As soon as Jule met Imogene, they were instant BFFs. Jule admired Imogene’s refusal to accept labels, and Imogen adored Jule’s stories of her hard-luck past. Imogene had money, and Jule had none, but that didn’t matter because benevolent Imogene always paid. But then Imogene asked one too many questions, Jule lied one too many times and suddenly, their fairy tale friendship was through. How will Jule survive without Imogene, or more specifically, Imogene’s generosity? With a lot of planning and a little luck, maybe she won’t have to…
This innovative thriller that starts at the end, and ends at the beginning, is exquisitely executed. Each meticulously plotted detail leads the reader deeper and deeper into a dizzying labyrinth of truth, lies and shocking consequences. As one of the fortuitous few who got to lay my eyeballs on this super advance copy, I was giddy with anticipation and fear at each turn of the page, and finished the whole stunning thing in one long, delirious sick day home in bed. “Fraud” may be in the title, but this provocative puzzler is destined to be a bona fide hit! Mark your calendars for September 2017 so you can be among the first to read one of the most remarkable YA novels of the year. Too long to wait? Then try these other satisfying stories of slippery secrets and delicious lies.

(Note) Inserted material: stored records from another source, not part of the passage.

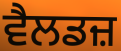
ਵੈਲਡਜ਼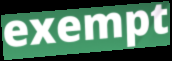
exempt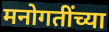
मनोगतींच्याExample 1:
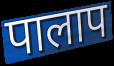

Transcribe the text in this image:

पालाप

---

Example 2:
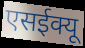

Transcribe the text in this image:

एसईक्यू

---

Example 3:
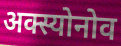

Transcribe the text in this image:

अक्स्योनोव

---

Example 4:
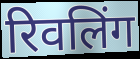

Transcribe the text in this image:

रिवलिंग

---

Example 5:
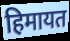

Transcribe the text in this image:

हिमायतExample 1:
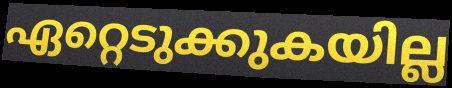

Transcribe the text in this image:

ഏറ്റെടുക്കുകയില്ല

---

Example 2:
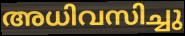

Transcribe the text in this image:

അധിവസിച്ചു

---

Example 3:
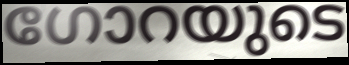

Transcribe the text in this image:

ഗോറയുടെ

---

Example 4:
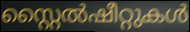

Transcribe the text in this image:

സ്റ്റൈൽഷീറ്റുകൾ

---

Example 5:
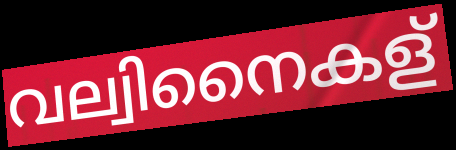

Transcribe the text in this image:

വല്വിനൈകള്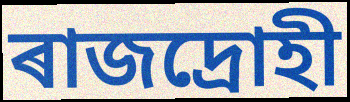
ৰাজদ্ৰোহীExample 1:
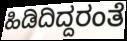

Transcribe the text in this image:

ಹಿಡಿದಿದ್ದರಂತೆ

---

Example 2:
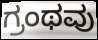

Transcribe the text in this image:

ಗ್ರಂಥವು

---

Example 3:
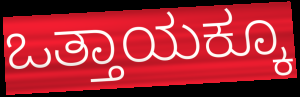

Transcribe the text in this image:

ಒತ್ತಾಯಕ್ಕೂ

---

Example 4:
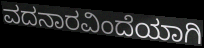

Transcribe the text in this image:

ವದನಾರವಿಂದೆಯಾಗಿ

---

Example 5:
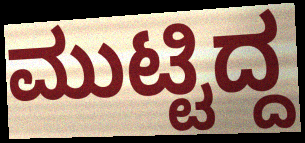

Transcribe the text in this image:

ಮುಟ್ಟಿದ್ದ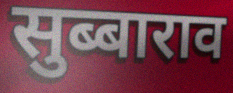
सुब्बारावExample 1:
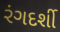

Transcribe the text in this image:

રંગદર્શી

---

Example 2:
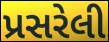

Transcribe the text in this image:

પ્રસરેલી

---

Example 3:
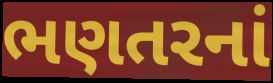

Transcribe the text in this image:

ભણતરનાં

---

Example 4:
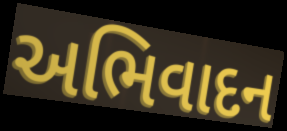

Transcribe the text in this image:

અભિવાદન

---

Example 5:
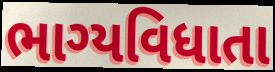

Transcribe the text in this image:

ભાગ્યવિધાતા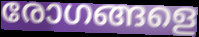
രോഗങ്ങളെ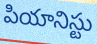
పియానిస్టు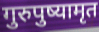
गुरुपुष्यामृत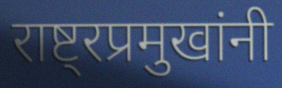
राष्ट्रप्रमुखांनीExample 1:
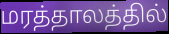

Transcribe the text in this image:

மரத்தாலத்தில்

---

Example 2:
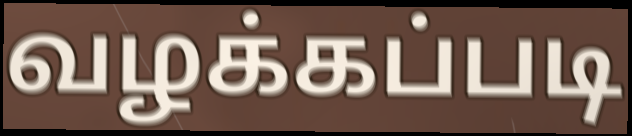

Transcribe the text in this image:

வழக்கப்படி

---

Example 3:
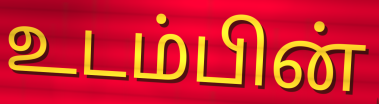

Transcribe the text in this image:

உடம்பின்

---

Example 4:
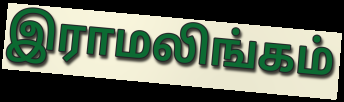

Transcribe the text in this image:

Ever since her older brother Noah disappeared, Molly feels like she doesn’t have a friend in the world except her service dog Pixel. So when Red, a fun-loving homeless teen and Christo, a super cute new guy, come into her life on the same day, she feels as though she’s hit the jackpot. There’s just two small problems: 1) Red suffers from schizoaffective disorder, which means she hears voices and sometimes sees things that aren’t there, 2) It’s nearly Christmas, and Christo has to leave the morning after their first date to fly to New York with his family for the holidays. Molly, whose parents have become zombies since her brother left, is determined to give Red the kind of holiday her family used to have before they fell apart. So while Christo is in New York, she tries desperately to worm Red’s real address or home phone number out of her in order to tell her mother that she’s okay. But when Red starts taking in earnest to the voices in her head, and Christo suddenly stops texting, Molly is forced to ask her checked-out parents for help and finally come to terms with what really happened to Noah. This heartfelt verse novel, full of bigger-than-life characters and surprising twists, is classic Sonya Sones. If you’re in the mood for a feel-good novel, complete with holiday cheer and sincere emotion, look no further. It’s the perfect gift to give or get any teen reader this holiday season.